Et s’il est vrai que l’on peut apprendre en s’amusant et que l’on peut donc enseigner tout en faisant rire, il y a, dans ce cas, besoin d’un avertissement. Dans un pays où même les manuels scolaires font encore la confusion entre victimes et bourreaux du génocide des Tutsi, ce montage de scènes invraisemblables et aussi blessantes les unes que les autres, ne peut que contribuer à brouiller les pistes en faisant souffrir les rescapés encore davantage. Pourquoi cela à la veille de la vingtième commémoration ?

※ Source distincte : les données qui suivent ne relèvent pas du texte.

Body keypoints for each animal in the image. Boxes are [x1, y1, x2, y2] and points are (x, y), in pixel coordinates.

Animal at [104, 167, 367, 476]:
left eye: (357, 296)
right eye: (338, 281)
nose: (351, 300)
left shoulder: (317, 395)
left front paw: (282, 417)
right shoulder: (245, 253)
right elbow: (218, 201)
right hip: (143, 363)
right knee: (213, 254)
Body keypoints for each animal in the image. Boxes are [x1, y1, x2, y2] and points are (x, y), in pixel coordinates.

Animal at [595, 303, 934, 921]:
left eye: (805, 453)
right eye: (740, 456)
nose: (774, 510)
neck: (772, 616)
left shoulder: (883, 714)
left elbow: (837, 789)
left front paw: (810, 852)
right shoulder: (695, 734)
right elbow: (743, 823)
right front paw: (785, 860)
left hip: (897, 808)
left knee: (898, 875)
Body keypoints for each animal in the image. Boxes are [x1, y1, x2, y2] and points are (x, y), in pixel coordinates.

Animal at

Veuillez agréer, Monsieur le Président, l’assurance de ma considération distinguée. »
Marcel Kabanda
Président d’Ibuka France
REPONSE:
«Ce sketch ne visait en aucun cas à porter atteinte à la mémoire de victimes du génocide rwandais. Ce sketch visait à caricaturer et dénoncer l’attitude de certains occidentaux ne s’intéressant qu’à eux mêmes, en arrivant dans un pays qui leur est totalement étranger. Le choix d’un pays ayant connu une période de massacres visait à créer un contraste extrême entre la gravité des faits et l’attitude désinvolte des supposés invités d’une émission. Nous regrettons que ce sketch ait pu être interprété autrement.»
Communiqué de Canal + publié ce soir sur le site du Parisien.

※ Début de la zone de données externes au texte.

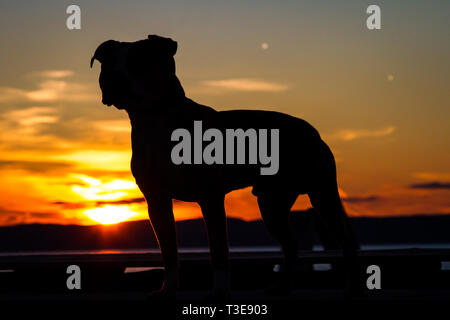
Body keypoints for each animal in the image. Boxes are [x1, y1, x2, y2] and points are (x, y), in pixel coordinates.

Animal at [89, 35, 360, 298]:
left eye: (139, 61)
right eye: (107, 64)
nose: (113, 76)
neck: (155, 120)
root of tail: (312, 130)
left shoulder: (210, 199)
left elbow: (218, 250)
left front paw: (219, 292)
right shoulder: (157, 202)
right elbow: (169, 251)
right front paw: (168, 290)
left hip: (321, 194)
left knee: (346, 241)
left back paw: (351, 289)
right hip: (272, 202)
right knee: (290, 245)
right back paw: (281, 288)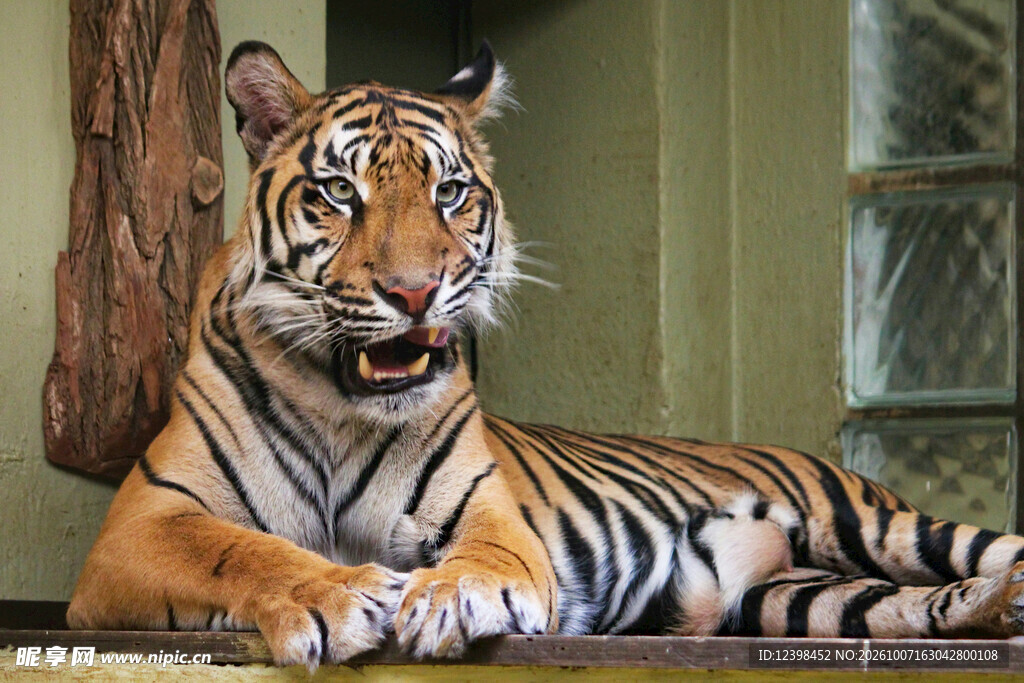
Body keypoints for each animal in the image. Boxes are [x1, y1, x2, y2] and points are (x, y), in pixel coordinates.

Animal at [67, 40, 1024, 668]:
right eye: (339, 191)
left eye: (451, 192)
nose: (414, 291)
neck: (343, 406)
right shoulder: (138, 525)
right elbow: (239, 548)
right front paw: (333, 593)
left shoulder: (489, 513)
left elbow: (484, 556)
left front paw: (451, 593)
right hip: (800, 596)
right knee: (905, 607)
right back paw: (989, 611)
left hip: (867, 520)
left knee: (978, 547)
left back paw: (1004, 590)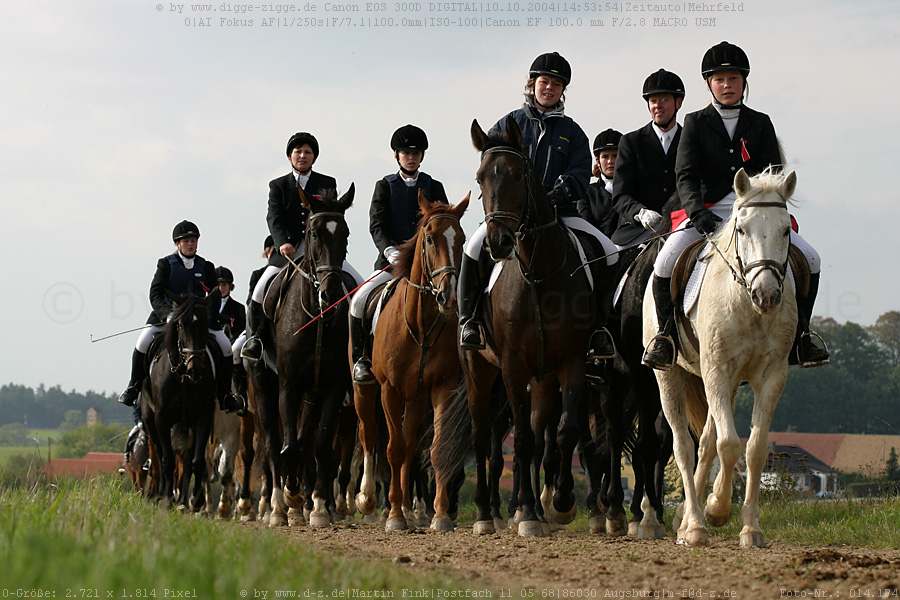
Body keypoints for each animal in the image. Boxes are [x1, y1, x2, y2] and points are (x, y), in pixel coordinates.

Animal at [142, 292, 217, 508]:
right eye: (181, 326)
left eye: (206, 323)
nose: (196, 370)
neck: (183, 377)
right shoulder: (161, 418)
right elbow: (166, 460)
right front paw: (167, 499)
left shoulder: (203, 417)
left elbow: (196, 461)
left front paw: (194, 500)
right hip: (150, 422)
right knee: (160, 456)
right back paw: (162, 494)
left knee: (186, 459)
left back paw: (184, 500)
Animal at [250, 185, 358, 528]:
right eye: (313, 232)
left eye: (346, 233)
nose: (331, 294)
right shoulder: (289, 385)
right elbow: (288, 447)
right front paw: (291, 497)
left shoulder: (334, 385)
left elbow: (319, 447)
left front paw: (319, 508)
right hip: (264, 388)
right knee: (274, 445)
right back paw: (277, 507)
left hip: (313, 394)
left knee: (307, 442)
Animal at [460, 119, 624, 536]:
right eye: (480, 177)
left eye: (520, 175)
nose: (499, 243)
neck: (537, 273)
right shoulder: (513, 366)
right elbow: (522, 440)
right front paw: (531, 513)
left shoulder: (571, 362)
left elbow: (564, 432)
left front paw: (561, 503)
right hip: (479, 371)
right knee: (481, 436)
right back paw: (488, 514)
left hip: (546, 376)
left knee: (542, 434)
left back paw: (532, 506)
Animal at [644, 169, 800, 548]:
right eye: (741, 229)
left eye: (785, 230)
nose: (767, 294)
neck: (747, 304)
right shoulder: (716, 371)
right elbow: (729, 445)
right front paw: (716, 511)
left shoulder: (771, 377)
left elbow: (754, 449)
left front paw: (750, 529)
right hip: (672, 376)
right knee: (684, 446)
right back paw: (694, 526)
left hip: (726, 385)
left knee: (705, 445)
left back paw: (685, 520)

Le communiqué hautain et dédaigneux ci-dessus ne comporte aucune excuse. Il ne comporte aucune allusion aux victimes ni aux survivants. La première phrase montre une insensibilité pathologique. Il est clair qu’en chantant comme l’ont fait les comédiens maman est en haut coupée en morceaux avec un air goguenard, ils ne visaient en aucun cas à porter atteinte, etc. Ils prétendent dénoncer l’attitude d’occidentaux qui ne sont autres qu’eux mêmes. Ce sketch est l’une des plus grosses provocations médiatiques montées contre la mémoire du Génocide. Ceux qu’ils dénoncent, ce sont eux-mêmes avant tout. Canal Plus dans son détachement du réel parle du Rwanda comme d’un pays « ayant connu une période de massacre » pour désigner un génocide auquel le nom de hiérarques français est associé. Un génocide d’1 million de personnes en 100 jours conclu par l’exfiltration encadrée et protégée de 150.000 génocidaires avec armes et bagages, vers le Congo. Le sketch visait à créer un contraste extrême…en fait de contraste, les rescapés du Génocide ont tous trouvé que le ton cynique du sketch rappelait étrangement celui de la RTLM la radio du génocide protégée dans un blindé français ou encore les sales allusions du magazine raciste Kangura précurseur du Génocide.
On regrette que Canal+ ait diffusé ce sketch,
On regrette que Canal + ait publié ce communiqué.
P.S. La rhétorique utilisée pour rédiger le communiqué est celle des révisionnistes et des tenants du double-génocide. Tout le monde ne le remarquera pas car la nuance est extrêmement vicieuse. La direction de Canal + ne dit pas Génocide perpétré contre les Tutsi par le Hutu Power, elle écrit Génocide rwandais (comme si pour parler de la Shoah on écrivait génocide allemand). Et la direction de Canal +, conseillée par les meilleurs experts, ne s’arrête pas là, elle dit aussi « à la mémoire DE victimes du Génocide rwandais ». En bon français DE victimes ne signifie pas DES victimes. De victimes signifie que l’on ne parle que d’une partie des victimes, sous-entendu, les Hutu et les Tutsi ont été ensemble victimes du Génocide. On entre là dans la définition du double génocide. Une définition révisionniste, celle de Canal+.